Detecting hallucinations in LLM-generated answers

The main approach to hallucination mitigation in hila is post-LLM-generation detection. This means that hila detects hallucinations after they occur and then either highlights potential hallucinations, directly removes the hallucinations from the original answers, or generates a new answer to specifically target and eliminate those hallucinations.

hila is primarily concerned with faithfulness hallucinations, which is generated text that diverges from the provided context that is retrieved via a retrieval system. In particular, hila focuses on identifying context inconsistency and logical inconsistency. With regard to context inconsistency, hila focuses on detecting whether an answer generated by an LLM incorrectly states information derived from the context or states information that is in direct conflict with facts present in the context. Regarding logical inconsistency, hila focuses on detecting whether the LLM fails to maintain a series of logical deductions based on the provided context.

When an LLM-generated answer is unfaithful to the retrieved context, either by contradicting it or by drawing unwanted conclusions from the context, hila aims to highlight exactly which sentences in the generated answer is a potential hallucination. It also specifies the sentences in the context on which it base its detection.

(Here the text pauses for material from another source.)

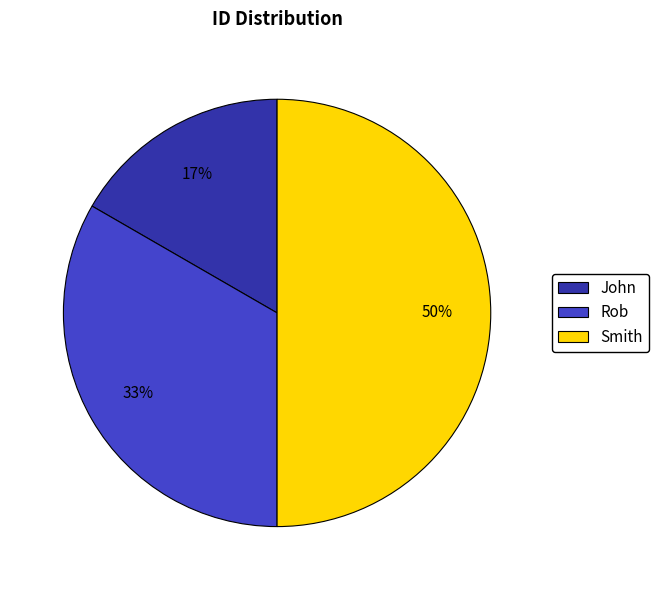

Does John represent more than half of the total?

No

hila hallucination detection techniques include the following:

Entailment-based detection — this is a proprietary, patent-pending VIANAI technique employed in hila.

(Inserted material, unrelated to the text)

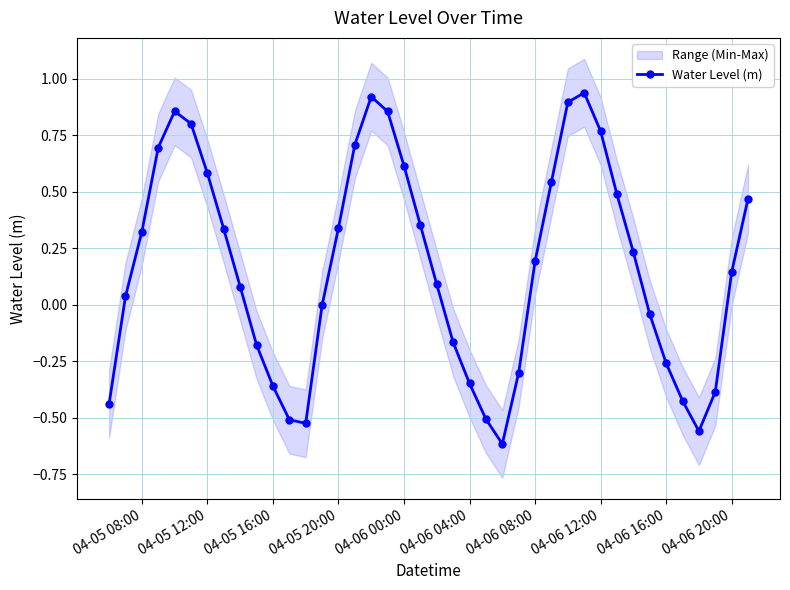

How many points are higher than both their immediate neighbors (excluding endpoints)?

3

By determining whether each sentence in the LLM-generated answer is entailed by the most similar sentences in the context, hila can arrive at a measure for hallucination. Vianai has determined through extensive research that simply checking the entailment score between the answer sentences and context sentences is insufficient because that does not capture the variability in sentences found in the answer text and source text. hila therefore applies a thorough process that extends beyond purely using entailment and leverages additional techniques that enable us to capture sentence variability and nuances in text. We are able to thereby provide a hallucination score that considers differences in sentence structure that appear between an LLM-generated answer and the sources the LLM uses to generate that answer.
Iterative refinement technique

An LLM is used to determined whether or not an LLM-generated answer contains a hallucination with regard to a provided context. This is done multiple times for each piece of context to get a score for hallucination. hila then applies additional steps that refine the final answer based on detected hallucinations. This technique not only produces a metric for hallucination (the hallucination score), but also provides an enhanced answer that overcomes hallucinations.
Multistep verification technique

Each LLM-generated answer is sent to an LLM to generate follow-up questions. hila uses these follow-up questions to retrieve more context from the retrieval system, and then uses this to answer the follow-up questions. The follow-up responses are then used to modify the original answer via an LLM. This leads to a more refined answer.

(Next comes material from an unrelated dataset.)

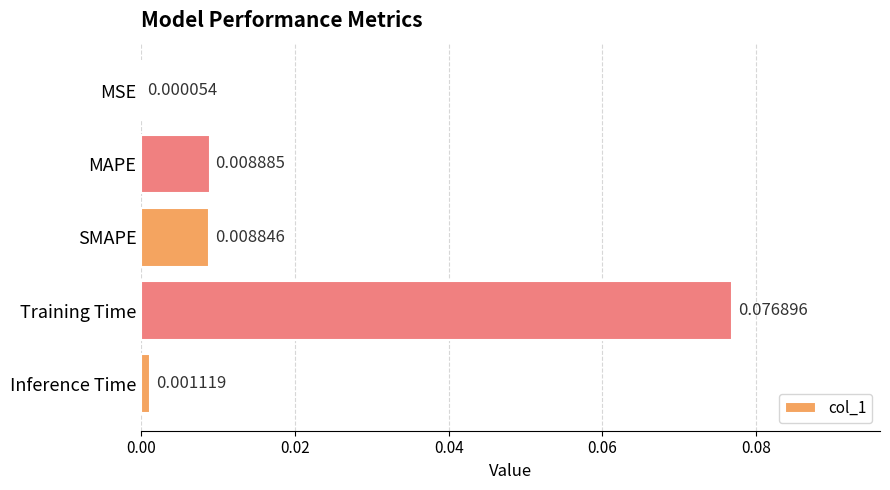

At which category does the chart reach its peak across all series?

Training Time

Retrieval Based Hallucination Reduction Methods

If an LLM is provided with an incorrect context from the start, then this leads to an unsatisfactory or factually hallucinatory answer. Vianai has developed techniques to improve the hila retrieval process to mitigate all possible downstream hallucinations.

MARAG — Model Augmented Retrieval Augmented Generation.

This is a proprietary VIANAI technique that is inspired by the way in which humans retrieve information when answering questions during long research processes. It is a complex retrieval process that leverages language models to enhance the retrieval process. This technique not only enables us to find the best possible sources to answer a question, but also enables us to determine what sources to not consider when prompting an LLM. Although this process is computationally expensive and long, it does enable much more factual correctness as the final answer that is generated by an LLM that uses the best possible context retrieved from the hila retrieval system. This technique is more useful for report generation, where longer wait times are expected.